Feixes

Eu nunca vou entender que diabo é tudo isso. Esse monte de vontade passageira, pensamento descartável, lembranças do que nunca realmente aconteceu. Não sou ninguém, já entendi isso há muito tempo; mas então, porque sonho, quero, tento como se fosse? Como se houvesse ainda saída, salvação disso tudo, salvação de mim? Não dá para entender. É como se eu fosse nada além duma sombra, um fantasma, coisa assim. Espia aqui e acolá, de tudo quer e assombra os cantos de feixe de luz por aí, mas na verdade, não é nada além disso. De um vulto daquilo que um dia, há muito tempo atrás, teve a mísera chance de sim, ser alguém. Isso já me foi perdido há tanto tempo, porque me persegue então? Porque a paz, o conformismo, a acomodação me parecem tão distantes assim? Que inferno. Queria conseguir era fechar logo os olhos, ficar quieta até para mim mesma, esquecer dessas minhas infantilidades, desejos sem uso, finalidade, razão. Só isso que lhes peço, me deixem em paz, desgraça.
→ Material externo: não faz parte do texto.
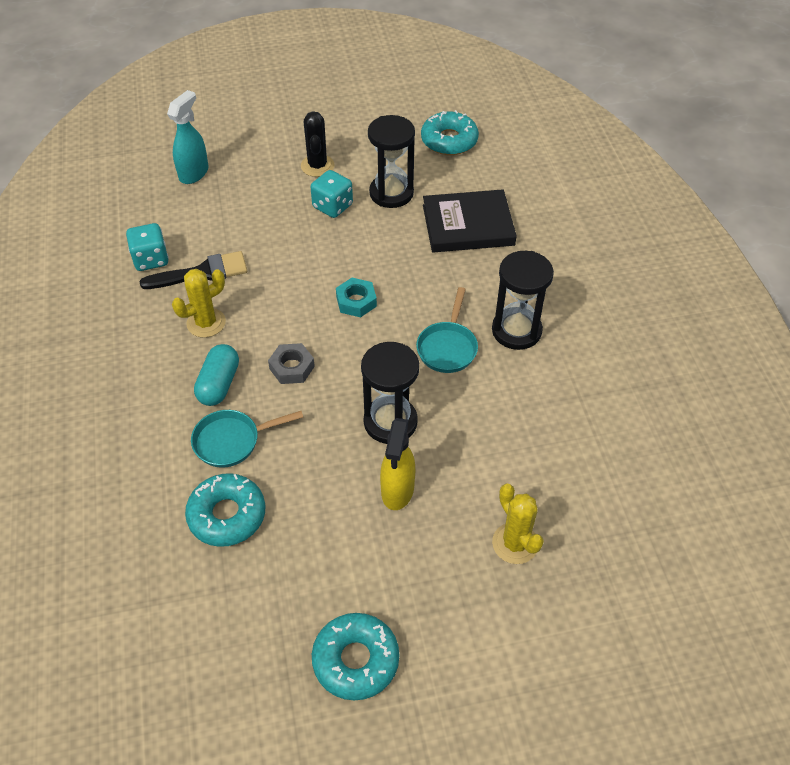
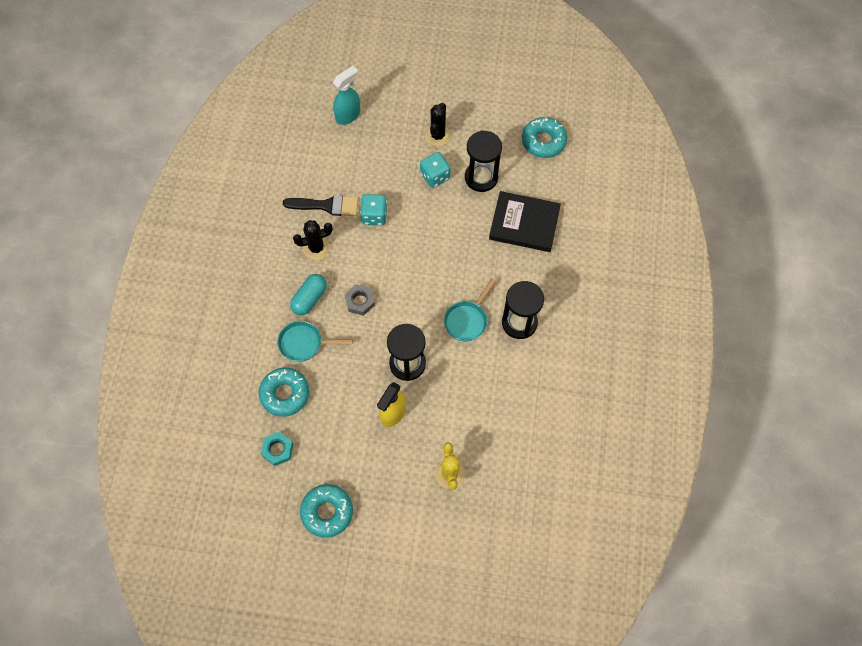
camera: 20 degrees right, 15 degrees up
turquoise dice [126,223,169,271] -> turquoise dice moved to [360,194,387,225]
yellow cactus [172,269,226,338] -> black cactus [293,220,333,260]
turquoise nut [336,278,377,317] -> turquoise nut moved to [261,432,293,466]

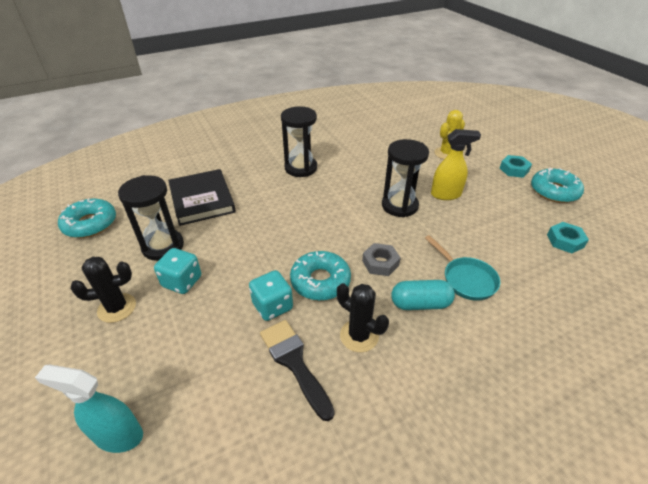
camera: 125 degrees left, 25 degrees down
turquoise donut [258,368,309,417] -> turquoise donut moved to [290,251,351,301]
turquoise pan [444,278,496,342] -> none
none -> turquoise nut [500,155,532,178]

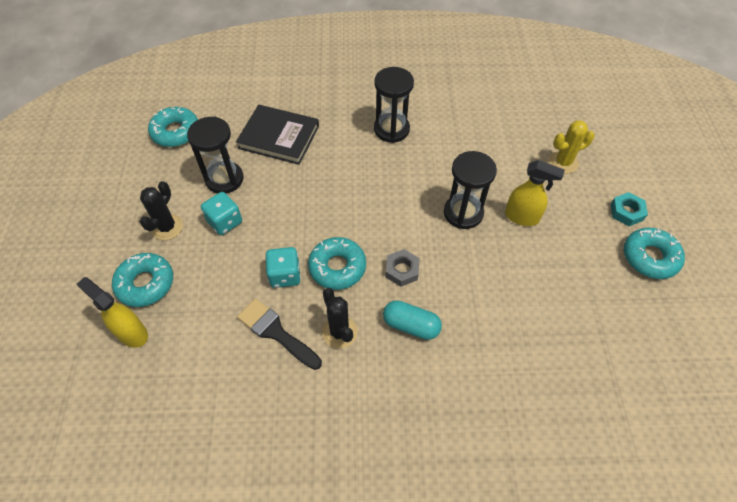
camera: 25 degrees right, 15 degrees up
turquoise spray bottle [35,365,143,453] -> yellow spray bottle [76,277,148,348]
black cactus [71,257,136,323] -> black cactus turned 75 degrees counterclockwise [140,181,183,240]
black book [168,169,236,226] -> black book turned 75 degrees counterclockwise [236,105,319,165]
black brush [260,320,335,421] -> black brush turned 45 degrees counterclockwise [237,299,322,370]
turquoise pan [425,235,500,301] -> none
turquoise nut [547,222,589,253] -> none
none -> turquoise donut [112,253,173,307]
Deixa eu descansar, entender, aceitar que já não dá mais para eu correr, chorar, soluçar para mais nada: deixa eu me confortar no que restou de todos meus artifícios, minhas fagulhas de gente, ou ao menos do que um dia quis ser. Mas anda difícil isso tudo, às vezes, por mais insuportável e desconfortante que seja, não me parece restar escolha além de seguir. Seguir a luz falsa, a ingenuidade, a vontade de cair mais uma vez. Que ao menos a dor da queda valha a pena dessa vez, por favor. Aqui já não há mais lugar para esse monte de cicatriz, retalho, remendo. Está mais do que na hora de vida, de cor de verdade, e suplico-me que dessa vez possa realmente ser. Mais um sonho sem chão, uma mentira sem razão e já chega, não darei mais chance alguma pros meus olhos, para eu mesma acreditar em qualquer mínima coisa que for.